Hydrodynamic and ultrasonic cavitation physically modifies the milk protein concentrates with improved functionality

Abstract

Hydrodynamic cavitation (HC) and ultrasonic (US) treatments were applied to modify milk protein concentrates (MPCs) and enhance their techno-functional properties. Treatments were conducted at 6 MPa for 0–30 min (HC) and 20 kHz at 200–600 W (US). Both cavitation techniques significantly improved emulsifying, foaming, and solubility characteristics of MPCs.
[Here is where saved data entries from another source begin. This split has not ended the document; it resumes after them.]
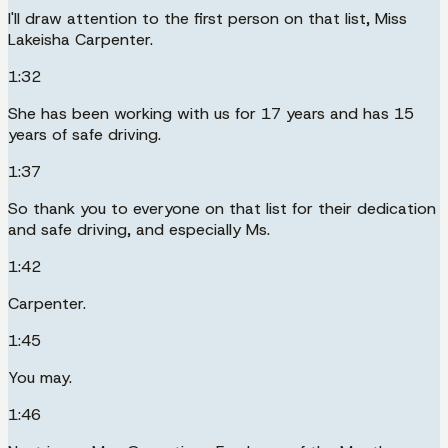
I'll draw attention to the first person on that list, Miss
Lakeisha Carpenter.
1:32
She has been working with us for 17 years and has 15
years of safe driving.
1:37
So thank you to everyone on that list for their dedication
and safe driving, and especially Ms.
1:42
Carpenter.
1:45
You may.
1:46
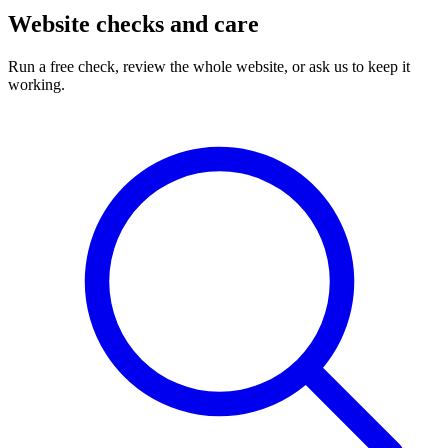
Website checks and care
Run a free check, review the whole website, or ask us to keep it
working.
The emulsifying activity increased by up to 110% at 600 W, while foaming capacity improved by over 200% at 6 MPa, following 20 min treatments. A marked increase in protein solubility (up to 99.6%) and reduction in particle size (from 4.82 µm in control to 0.94 µm for US-treated and 1.35 µm for HC-treated samples) indicated disaggregation and unfolding of protein aggregates. Spectroscopic analysis further confirmed alterations in the secondary structure, with reduced amide I intensity and slight band broadening, signifying partial unfolding and exposure of hydrophobic residues. These structural modifications directly correlated with improved surface activity, resulting in enhanced emulsifying and foaming behavior. SDS-PAGE analysis confirmed the absence of protein degradation, indicating that cavitation induced conformational rather than chemical changes. Overall, the findings substantiate that cavitation treatments effectively unfolded protein structures and exposed hydrophobic groups, leading to improved functional performance. This study highlights the potential of scalable cavitation processes for producing high-performance, clean-label dairy ingredients suitable for industrial food applications.